La II República Italiana. Valoración de la dimisión de Romano Prodi
El Senado italiano le ha retirado su confianza al Presidente del Consejo de Ministros, Romano Prodi. Es probable que haya nuevas elecciones y una alternancia en el poder. Era la trigésimo segunda cuestión de confianza a la que se sometía el Presidente del Consejo y ha terminado por perderla y justo después de haber conseguido la confianza de la Cámara de Diputados.
Ésta es la principal que presenta el nuevo sistema político italiano, la II República como algunos le llaman, que apareció no con un cambio constitucional, sino con el colapso de la gran coalición permanente del “pentapartito”, que ocasionó la desaparición de los dos grandes partidos políticos de la época, la Democracia Cristiana y el Partido Socialista.
No es que esta situación, la pérdida de confianza, no se diera durante la I República, sino que cuando se daba no llevaba a elecciones, sino a nuevas negociaciones entre los mismos socios de gobierno y una rotación de cargos.
Ahora habrá elecciones, pero lo que no ha cambiado es que un pequeño partido puede provocar una crisis política. Los problemas con la Justicia de la mujer de un miembro del gobierno y de él mismo no se han solventado con la dimisión de ese ministro. Su partido, en vez de echar a este señor y hacer que deje el acta, ha decido que lo pertinente era romper la coalición de gobierno, dejando al ejecutivo en minoría. Y es que en este punto la II República se sigue pareciendo mucho a la I República.
Otra cosa que sólo ha cambiado en parte es la formación de las coaliciones gobernantes. Ha cambiado porque antes las coaliciones recorrían casi todo el arco político, ya que las opciones eran escasas, no tanto por el peso de los neofascistas del MSI como por a importancia política y electoral de los comunistas italianos. Ahora las coaliciones siguen teniendo un margen estrecho, aunque no hay exclusiones desde la reconversión de los comunistas Izquierda y de los neofascistas en Derecha. Ahora existe la posibilidad de alternancia que antes era inimaginable.
El escaso margen de pacto es todo partido parlamentario, por minúscula que sea su representación, tiene posibilidad de entrar en el gobierno y de alcanzar desproporcionadas cuotas de poder, ya que se hacen rápidamente necesarios. Uno de los asuntos pendientes que ha dejado Prodi por hacer que puede ralentizar la convocatoria electoral es la aprobación de una ley electoral que refuerce a los partidos más votados y castigue a los partidos pequeños, con el objetivo de lograr que los gobiernos no se tambaleen al gusto del caudillo de cualquier mínima formación parlamentaria.
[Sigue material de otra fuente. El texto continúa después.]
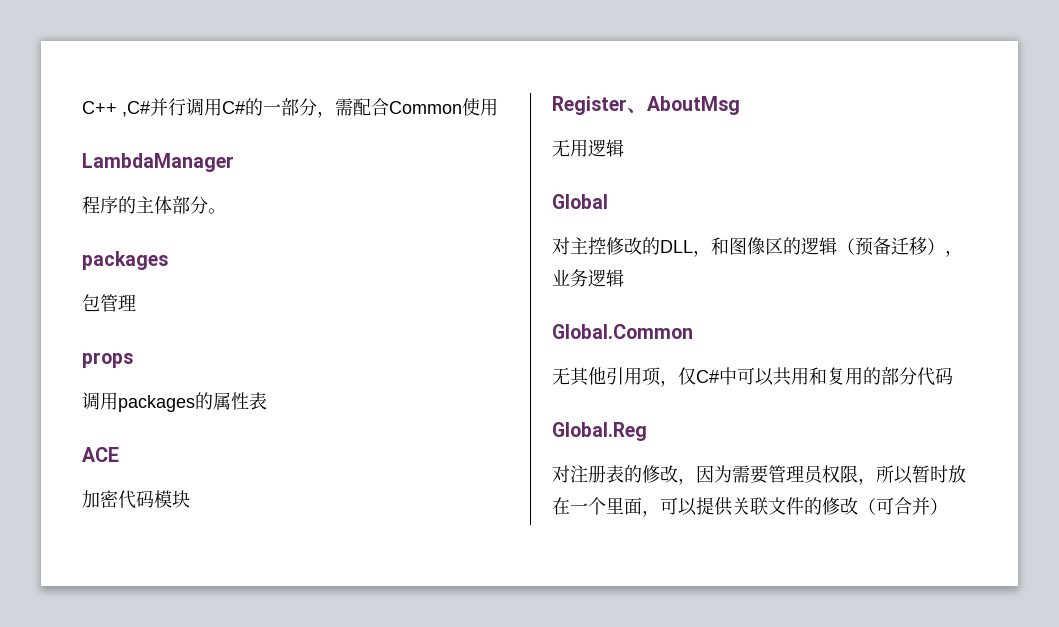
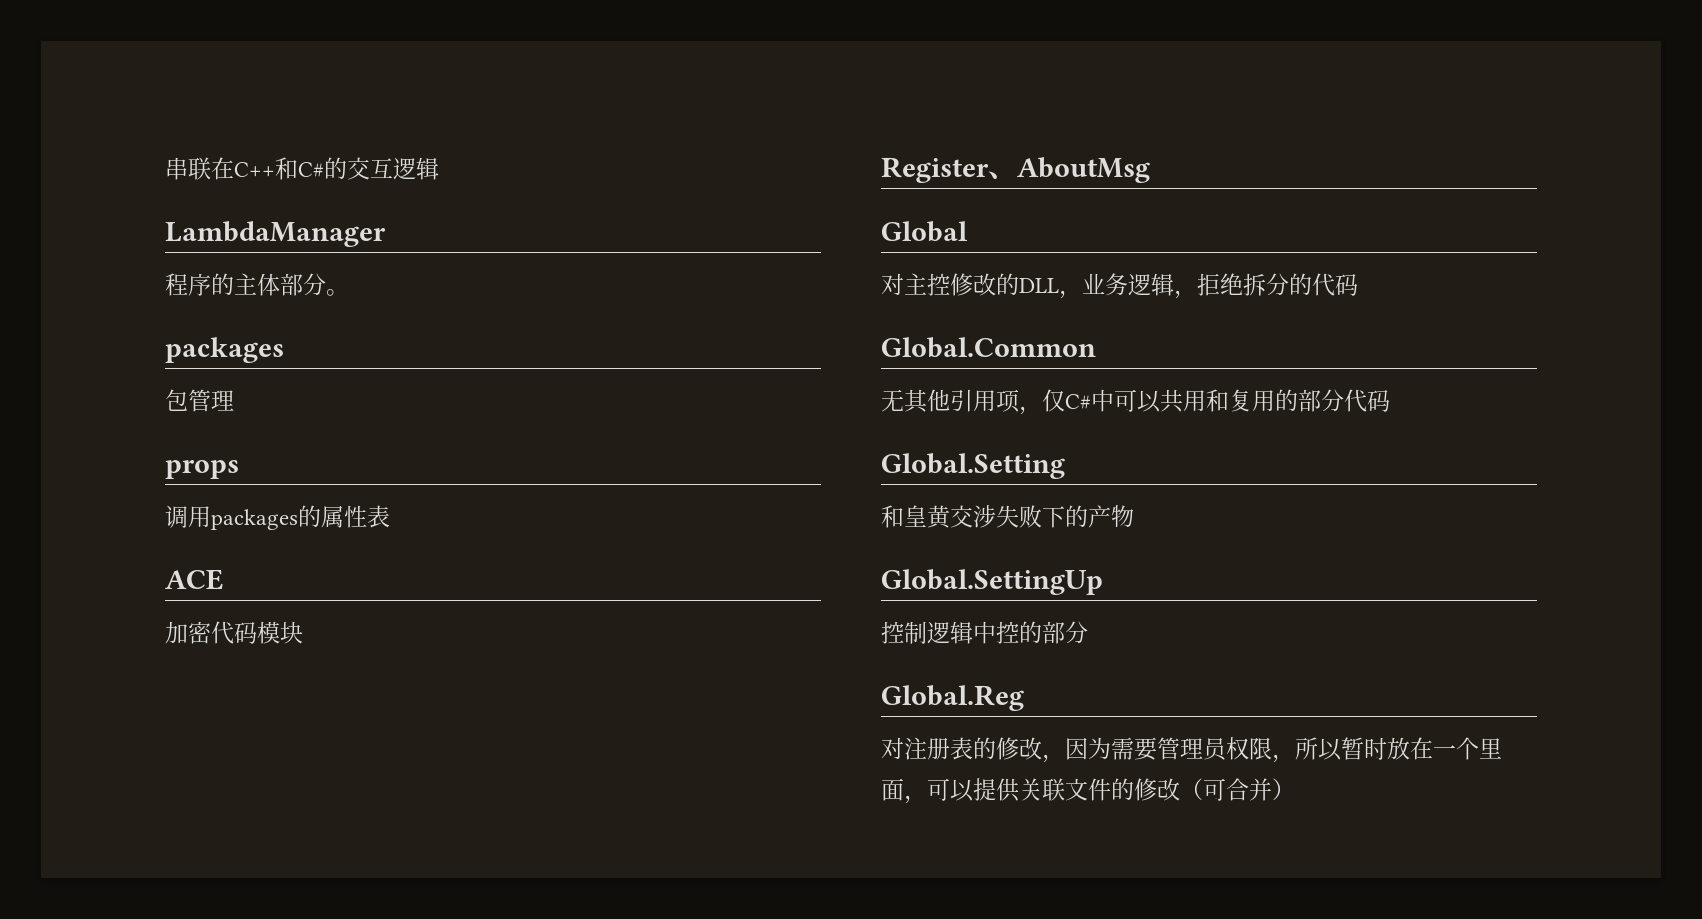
[82,98,498,118] C++ ,C#并行调用C#的一部分，需配合Common使用 -> [165,157,439,180] 串联在C++和C#的交互逻辑
[552,139,624,157] // 无用逻辑 -> (1150, 170) none
[711,237,963,257] [552,269,624,287] 和图像区的逻辑（预备迁移），业务逻辑 -> [1082,273,1358,299] 业务逻辑，拒绝拆分的代码
(953, 376) none -> [881,453,1065,479] [881,505,1134,529] [881,569,1103,595] [881,621,1088,644] // Global.Setting // 和皇黄交涉失败下的产物 // Global.SettingUp // 控制逻辑中控的部分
El nacimiento de dos grandes formaciones mediante la agrupación de partidos, el Partido Democrático y el todavía innominado Partido que promueve Berlusconi, posibilitarán cierto bipartidismo que algunos creen necesario. Lo más interesante de este hecho que tanto en el Partido Democrático como en el innominado partido de Berlusconi habrá elecciones primarias.
Prodi ha dado uno de esos pasos que no acrecientan una carrera política personal (que solamente lo hace reteniendo el poder), pero que sí engrandece el sistema político. La pérdida presunta de la mayoría no le obligaba a someterse a una nueva confianza y bien podía esperar que esta la presentaran los parlamentarios.
Podía servirse del Decreto-Ley para continuar (un tipo de norma que en Italia es habitual, todo lo contrario que pasa en España) legislando y haciendo muy difícil el rechazo de la convalidación por parte de las cámaras. Prodi ha rechazado esta posibilidad y va a ser consecuente con una política que quiere poner al Estado italiano a la altura de la sociedad italiana.